__Exercise directions__.
Your answer should consist of each line below that includes the word "operations".

━━━━━ Records shown ━━━━━

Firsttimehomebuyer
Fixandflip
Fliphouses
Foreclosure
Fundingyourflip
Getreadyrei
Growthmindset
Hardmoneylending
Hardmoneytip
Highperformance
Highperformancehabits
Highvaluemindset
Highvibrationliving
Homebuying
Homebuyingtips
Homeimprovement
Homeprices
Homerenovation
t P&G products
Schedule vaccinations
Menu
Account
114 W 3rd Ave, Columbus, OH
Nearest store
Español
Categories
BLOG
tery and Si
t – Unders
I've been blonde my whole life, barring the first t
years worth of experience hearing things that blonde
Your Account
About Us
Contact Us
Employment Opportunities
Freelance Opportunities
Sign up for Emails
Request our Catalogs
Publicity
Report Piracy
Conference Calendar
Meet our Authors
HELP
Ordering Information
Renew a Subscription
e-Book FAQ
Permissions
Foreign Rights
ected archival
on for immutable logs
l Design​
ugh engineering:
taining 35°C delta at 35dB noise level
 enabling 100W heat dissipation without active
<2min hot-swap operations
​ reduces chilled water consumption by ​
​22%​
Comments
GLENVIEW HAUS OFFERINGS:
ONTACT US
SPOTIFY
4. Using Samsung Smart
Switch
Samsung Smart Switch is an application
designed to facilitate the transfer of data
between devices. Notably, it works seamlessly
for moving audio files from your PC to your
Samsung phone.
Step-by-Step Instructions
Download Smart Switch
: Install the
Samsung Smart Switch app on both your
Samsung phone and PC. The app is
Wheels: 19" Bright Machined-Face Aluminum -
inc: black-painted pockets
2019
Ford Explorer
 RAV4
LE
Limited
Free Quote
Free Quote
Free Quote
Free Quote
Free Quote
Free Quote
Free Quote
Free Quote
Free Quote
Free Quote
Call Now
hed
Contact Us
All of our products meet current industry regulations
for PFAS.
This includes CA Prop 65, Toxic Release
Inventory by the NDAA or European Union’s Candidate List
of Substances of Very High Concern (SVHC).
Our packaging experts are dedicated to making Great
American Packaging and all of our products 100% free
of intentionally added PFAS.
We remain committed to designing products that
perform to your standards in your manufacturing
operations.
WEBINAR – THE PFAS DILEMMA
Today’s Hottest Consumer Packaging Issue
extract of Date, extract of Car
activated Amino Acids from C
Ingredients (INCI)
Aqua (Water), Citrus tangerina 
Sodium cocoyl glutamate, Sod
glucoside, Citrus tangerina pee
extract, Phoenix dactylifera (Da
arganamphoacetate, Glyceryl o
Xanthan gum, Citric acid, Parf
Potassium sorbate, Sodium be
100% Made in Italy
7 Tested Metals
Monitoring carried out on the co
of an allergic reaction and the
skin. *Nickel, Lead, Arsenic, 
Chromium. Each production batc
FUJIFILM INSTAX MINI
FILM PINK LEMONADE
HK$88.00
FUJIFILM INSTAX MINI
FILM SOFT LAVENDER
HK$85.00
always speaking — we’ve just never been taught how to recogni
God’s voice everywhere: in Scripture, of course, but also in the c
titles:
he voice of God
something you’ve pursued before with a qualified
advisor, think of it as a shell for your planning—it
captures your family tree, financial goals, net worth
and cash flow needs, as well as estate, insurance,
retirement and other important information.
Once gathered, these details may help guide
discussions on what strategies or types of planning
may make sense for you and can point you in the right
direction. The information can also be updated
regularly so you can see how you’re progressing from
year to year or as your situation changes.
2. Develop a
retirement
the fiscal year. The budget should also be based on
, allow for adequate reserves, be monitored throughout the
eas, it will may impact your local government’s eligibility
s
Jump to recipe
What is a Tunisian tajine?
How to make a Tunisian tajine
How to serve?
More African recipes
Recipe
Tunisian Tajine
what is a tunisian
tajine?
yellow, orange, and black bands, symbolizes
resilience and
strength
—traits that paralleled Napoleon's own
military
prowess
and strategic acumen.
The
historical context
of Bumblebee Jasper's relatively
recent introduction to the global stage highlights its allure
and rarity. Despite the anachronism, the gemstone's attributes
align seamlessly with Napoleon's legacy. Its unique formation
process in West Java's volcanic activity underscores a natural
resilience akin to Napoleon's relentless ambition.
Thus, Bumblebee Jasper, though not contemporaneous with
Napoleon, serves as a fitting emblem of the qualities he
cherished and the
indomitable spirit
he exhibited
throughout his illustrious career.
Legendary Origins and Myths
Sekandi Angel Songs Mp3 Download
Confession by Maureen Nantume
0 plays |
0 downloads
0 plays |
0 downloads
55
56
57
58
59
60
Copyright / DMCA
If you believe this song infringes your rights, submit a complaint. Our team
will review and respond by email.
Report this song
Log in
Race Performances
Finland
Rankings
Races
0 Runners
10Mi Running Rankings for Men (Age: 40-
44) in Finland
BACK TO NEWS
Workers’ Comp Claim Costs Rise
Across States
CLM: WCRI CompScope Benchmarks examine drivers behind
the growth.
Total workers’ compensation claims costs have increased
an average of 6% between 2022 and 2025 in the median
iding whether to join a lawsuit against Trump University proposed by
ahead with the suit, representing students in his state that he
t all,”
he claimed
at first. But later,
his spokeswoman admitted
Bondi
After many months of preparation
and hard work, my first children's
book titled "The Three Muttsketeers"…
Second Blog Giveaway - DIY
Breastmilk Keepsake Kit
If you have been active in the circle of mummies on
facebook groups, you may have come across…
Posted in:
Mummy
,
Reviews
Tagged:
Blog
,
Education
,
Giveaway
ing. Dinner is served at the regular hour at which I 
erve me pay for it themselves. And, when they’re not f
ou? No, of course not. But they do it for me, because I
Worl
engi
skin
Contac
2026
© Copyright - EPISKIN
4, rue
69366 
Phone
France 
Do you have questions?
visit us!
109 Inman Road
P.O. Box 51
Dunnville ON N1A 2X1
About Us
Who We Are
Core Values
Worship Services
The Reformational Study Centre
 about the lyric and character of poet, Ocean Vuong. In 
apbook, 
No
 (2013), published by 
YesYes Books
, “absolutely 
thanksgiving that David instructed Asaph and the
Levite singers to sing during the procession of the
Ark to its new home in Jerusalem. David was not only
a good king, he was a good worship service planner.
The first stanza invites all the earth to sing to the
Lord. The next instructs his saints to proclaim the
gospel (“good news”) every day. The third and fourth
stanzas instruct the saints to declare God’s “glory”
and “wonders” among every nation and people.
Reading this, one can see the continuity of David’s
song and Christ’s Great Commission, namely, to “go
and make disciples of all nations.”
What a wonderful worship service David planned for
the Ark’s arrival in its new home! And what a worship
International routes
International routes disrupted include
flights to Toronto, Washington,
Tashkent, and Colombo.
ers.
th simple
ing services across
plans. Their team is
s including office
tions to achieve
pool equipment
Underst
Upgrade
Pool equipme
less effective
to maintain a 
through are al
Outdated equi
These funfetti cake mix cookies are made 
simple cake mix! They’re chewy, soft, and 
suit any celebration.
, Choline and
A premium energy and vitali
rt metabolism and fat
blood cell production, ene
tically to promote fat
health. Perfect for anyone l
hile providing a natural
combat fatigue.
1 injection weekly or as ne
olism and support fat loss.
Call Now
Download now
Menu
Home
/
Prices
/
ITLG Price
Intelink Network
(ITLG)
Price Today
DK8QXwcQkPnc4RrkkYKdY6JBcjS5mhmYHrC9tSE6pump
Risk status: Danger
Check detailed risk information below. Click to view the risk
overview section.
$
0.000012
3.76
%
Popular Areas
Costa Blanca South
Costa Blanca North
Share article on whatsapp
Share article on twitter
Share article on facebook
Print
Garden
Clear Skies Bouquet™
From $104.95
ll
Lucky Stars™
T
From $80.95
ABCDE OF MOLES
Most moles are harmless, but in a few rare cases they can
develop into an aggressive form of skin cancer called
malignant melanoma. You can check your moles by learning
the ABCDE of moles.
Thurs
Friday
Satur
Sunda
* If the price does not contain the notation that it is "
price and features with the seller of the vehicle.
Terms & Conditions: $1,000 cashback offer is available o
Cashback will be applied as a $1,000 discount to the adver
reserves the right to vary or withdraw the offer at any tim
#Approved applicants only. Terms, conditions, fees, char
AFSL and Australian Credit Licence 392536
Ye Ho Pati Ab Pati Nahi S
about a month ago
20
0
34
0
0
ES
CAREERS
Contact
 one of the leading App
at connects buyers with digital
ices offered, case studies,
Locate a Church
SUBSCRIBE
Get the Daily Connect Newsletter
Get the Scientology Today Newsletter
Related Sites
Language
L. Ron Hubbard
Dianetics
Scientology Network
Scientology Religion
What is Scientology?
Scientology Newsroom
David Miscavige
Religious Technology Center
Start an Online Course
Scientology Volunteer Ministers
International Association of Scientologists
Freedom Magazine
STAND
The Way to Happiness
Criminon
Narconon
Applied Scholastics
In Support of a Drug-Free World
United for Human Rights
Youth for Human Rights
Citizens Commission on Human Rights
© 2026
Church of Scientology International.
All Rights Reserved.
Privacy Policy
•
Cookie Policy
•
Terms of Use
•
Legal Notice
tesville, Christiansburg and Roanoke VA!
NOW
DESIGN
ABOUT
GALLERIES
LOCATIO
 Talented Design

━━━━━

__Your response__.
<2min hot-swap operations
operations.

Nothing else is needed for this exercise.